Extracted records:
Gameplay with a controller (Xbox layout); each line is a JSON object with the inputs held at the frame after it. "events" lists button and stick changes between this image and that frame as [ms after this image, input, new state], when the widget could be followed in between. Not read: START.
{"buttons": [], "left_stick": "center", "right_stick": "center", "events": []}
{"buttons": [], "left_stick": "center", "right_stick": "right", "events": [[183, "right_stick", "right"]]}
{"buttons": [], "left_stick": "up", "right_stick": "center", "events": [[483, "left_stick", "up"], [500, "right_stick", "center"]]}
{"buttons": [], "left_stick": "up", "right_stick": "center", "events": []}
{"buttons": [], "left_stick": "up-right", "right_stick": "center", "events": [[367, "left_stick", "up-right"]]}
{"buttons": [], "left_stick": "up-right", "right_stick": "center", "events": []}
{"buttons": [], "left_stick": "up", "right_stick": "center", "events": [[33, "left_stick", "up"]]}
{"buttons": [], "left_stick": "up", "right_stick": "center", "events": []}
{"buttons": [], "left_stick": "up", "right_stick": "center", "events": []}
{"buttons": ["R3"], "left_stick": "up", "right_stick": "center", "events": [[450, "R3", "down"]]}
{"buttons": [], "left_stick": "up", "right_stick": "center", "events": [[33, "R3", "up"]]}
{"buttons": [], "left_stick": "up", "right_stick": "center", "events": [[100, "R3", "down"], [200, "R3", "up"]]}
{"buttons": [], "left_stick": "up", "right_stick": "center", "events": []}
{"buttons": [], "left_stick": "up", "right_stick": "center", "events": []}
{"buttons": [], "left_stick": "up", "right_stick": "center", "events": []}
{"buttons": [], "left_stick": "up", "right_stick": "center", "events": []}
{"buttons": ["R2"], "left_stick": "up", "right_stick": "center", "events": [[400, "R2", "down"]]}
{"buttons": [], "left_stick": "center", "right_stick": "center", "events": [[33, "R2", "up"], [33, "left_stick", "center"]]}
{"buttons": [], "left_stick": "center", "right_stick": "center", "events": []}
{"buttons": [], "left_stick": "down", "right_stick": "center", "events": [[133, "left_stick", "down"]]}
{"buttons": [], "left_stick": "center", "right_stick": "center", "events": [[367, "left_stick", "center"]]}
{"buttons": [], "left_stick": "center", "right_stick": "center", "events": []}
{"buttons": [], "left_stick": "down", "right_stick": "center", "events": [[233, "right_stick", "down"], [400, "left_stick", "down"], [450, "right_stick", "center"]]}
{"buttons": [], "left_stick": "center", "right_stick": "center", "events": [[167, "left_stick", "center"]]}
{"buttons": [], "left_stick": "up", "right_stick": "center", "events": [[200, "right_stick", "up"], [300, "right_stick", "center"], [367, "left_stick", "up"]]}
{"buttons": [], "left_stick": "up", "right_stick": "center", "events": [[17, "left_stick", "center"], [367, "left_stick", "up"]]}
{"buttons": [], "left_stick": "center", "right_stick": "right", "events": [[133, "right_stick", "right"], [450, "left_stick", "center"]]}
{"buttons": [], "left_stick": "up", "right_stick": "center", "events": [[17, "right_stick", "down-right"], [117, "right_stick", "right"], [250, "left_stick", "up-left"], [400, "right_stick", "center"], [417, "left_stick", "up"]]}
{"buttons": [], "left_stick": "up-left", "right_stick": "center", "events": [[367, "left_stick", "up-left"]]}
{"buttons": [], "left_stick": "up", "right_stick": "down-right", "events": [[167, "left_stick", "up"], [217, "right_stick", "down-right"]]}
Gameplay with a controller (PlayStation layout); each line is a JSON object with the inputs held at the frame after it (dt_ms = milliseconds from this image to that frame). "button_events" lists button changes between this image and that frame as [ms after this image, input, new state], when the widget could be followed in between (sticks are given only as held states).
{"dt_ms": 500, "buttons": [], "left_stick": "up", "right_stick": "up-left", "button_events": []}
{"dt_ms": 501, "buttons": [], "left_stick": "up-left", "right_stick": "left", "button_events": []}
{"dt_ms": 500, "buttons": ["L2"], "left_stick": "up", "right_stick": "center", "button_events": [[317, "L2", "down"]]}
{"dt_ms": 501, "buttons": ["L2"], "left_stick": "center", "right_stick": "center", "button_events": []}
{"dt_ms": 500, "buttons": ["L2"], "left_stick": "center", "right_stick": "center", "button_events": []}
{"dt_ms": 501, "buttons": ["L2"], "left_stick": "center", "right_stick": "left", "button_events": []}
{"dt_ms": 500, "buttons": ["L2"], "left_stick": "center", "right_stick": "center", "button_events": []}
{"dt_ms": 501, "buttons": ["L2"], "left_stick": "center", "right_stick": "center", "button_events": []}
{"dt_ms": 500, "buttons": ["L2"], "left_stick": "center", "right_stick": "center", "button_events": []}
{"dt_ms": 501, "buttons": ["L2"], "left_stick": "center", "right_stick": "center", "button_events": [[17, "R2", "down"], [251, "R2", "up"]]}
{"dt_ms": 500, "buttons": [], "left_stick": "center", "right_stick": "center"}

Exercise objective: Nothing in the records should be left out; write all of them out again exactly.

Response area:
Gameplay with a controller (Xbox layout); each line is a JSON object with the inputs held at the frame after it. "events" lists button and stick changes between this image and that frame as [ms after this image, input, new state], when the widget could be followed in between. Not read: START.
{"buttons": [], "left_stick": "center", "right_stick": "center", "events": []}
{"buttons": [], "left_stick": "center", "right_stick": "right", "events": [[183, "right_stick", "right"]]}
{"buttons": [], "left_stick": "up", "right_stick": "center", "events": [[483, "left_stick", "up"], [500, "right_stick", "center"]]}
{"buttons": [], "left_stick": "up", "right_stick": "center", "events": []}
{"buttons": [], "left_stick": "up-right", "right_stick": "center", "events": [[367, "left_stick", "up-right"]]}
{"buttons": [], "left_stick": "up-right", "right_stick": "center", "events": []}
{"buttons": [], "left_stick": "up", "right_stick": "center", "events": [[33, "left_stick", "up"]]}
{"buttons": [], "left_stick": "up", "right_stick": "center", "events": []}
{"buttons": [], "left_stick": "up", "right_stick": "center", "events": []}
{"buttons": ["R3"], "left_stick": "up", "right_stick": "center", "events": [[450, "R3", "down"]]}
{"buttons": [], "left_stick": "up", "right_stick": "center", "events": [[33, "R3", "up"]]}
{"buttons": [], "left_stick": "up", "right_stick": "center", "events": [[100, "R3", "down"], [200, "R3", "up"]]}
{"buttons": [], "left_stick": "up", "right_stick": "center", "events": []}
{"buttons": [], "left_stick": "up", "right_stick": "center", "events": []}
{"buttons": [], "left_stick": "up", "right_stick": "center", "events": []}
{"buttons": [], "left_stick": "up", "right_stick": "center", "events": []}
{"buttons": ["R2"], "left_stick": "up", "right_stick": "center", "events": [[400, "R2", "down"]]}
{"buttons": [], "left_stick": "center", "right_stick": "center", "events": [[33, "R2", "up"], [33, "left_stick", "center"]]}
{"buttons": [], "left_stick": "center", "right_stick": "center", "events": []}
{"buttons": [], "left_stick": "down", "right_stick": "center", "events": [[133, "left_stick", "down"]]}
{"buttons": [], "left_stick": "center", "right_stick": "center", "events": [[367, "left_stick", "center"]]}
{"buttons": [], "left_stick": "center", "right_stick": "center", "events": []}
{"buttons": [], "left_stick": "down", "right_stick": "center", "events": [[233, "right_stick", "down"], [400, "left_stick", "down"], [450, "right_stick", "center"]]}
{"buttons": [], "left_stick": "center", "right_stick": "center", "events": [[167, "left_stick", "center"]]}
{"buttons": [], "left_stick": "up", "right_stick": "center", "events": [[200, "right_stick", "up"], [300, "right_stick", "center"], [367, "left_stick", "up"]]}
{"buttons": [], "left_stick": "up", "right_stick": "center", "events": [[17, "left_stick", "center"], [367, "left_stick", "up"]]}
{"buttons": [], "left_stick": "center", "right_stick": "right", "events": [[133, "right_stick", "right"], [450, "left_stick", "center"]]}
{"buttons": [], "left_stick": "up", "right_stick": "center", "events": [[17, "right_stick", "down-right"], [117, "right_stick", "right"], [250, "left_stick", "up-left"], [400, "right_stick", "center"], [417, "left_stick", "up"]]}
{"buttons": [], "left_stick": "up-left", "right_stick": "center", "events": [[367, "left_stick", "up-left"]]}
{"buttons": [], "left_stick": "up", "right_stick": "down-right", "events": [[167, "left_stick", "up"], [217, "right_stick", "down-right"]]}
Gameplay with a controller (PlayStation layout); each line is a JSON object with the inputs held at the frame after it (dt_ms = milliseconds from this image to that frame). "button_events" lists button changes between this image and that frame as [ms after this image, input, new state], when the widget could be followed in between (sticks are given only as held states).
{"dt_ms": 500, "buttons": [], "left_stick": "up", "right_stick": "up-left", "button_events": []}
{"dt_ms": 501, "buttons": [], "left_stick": "up-left", "right_stick": "left", "button_events": []}
{"dt_ms": 500, "buttons": ["L2"], "left_stick": "up", "right_stick": "center", "button_events": [[317, "L2", "down"]]}
{"dt_ms": 501, "buttons": ["L2"], "left_stick": "center", "right_stick": "center", "button_events": []}
{"dt_ms": 500, "buttons": ["L2"], "left_stick": "center", "right_stick": "center", "button_events": []}
{"dt_ms": 501, "buttons": ["L2"], "left_stick": "center", "right_stick": "left", "button_events": []}
{"dt_ms": 500, "buttons": ["L2"], "left_stick": "center", "right_stick": "center", "button_events": []}
{"dt_ms": 501, "buttons": ["L2"], "left_stick": "center", "right_stick": "center", "button_events": []}
{"dt_ms": 500, "buttons": ["L2"], "left_stick": "center", "right_stick": "center", "button_events": []}
{"dt_ms": 501, "buttons": ["L2"], "left_stick": "center", "right_stick": "center", "button_events": [[17, "R2", "down"], [251, "R2", "up"]]}
{"dt_ms": 500, "buttons": [], "left_stick": "center", "right_stick": "center"}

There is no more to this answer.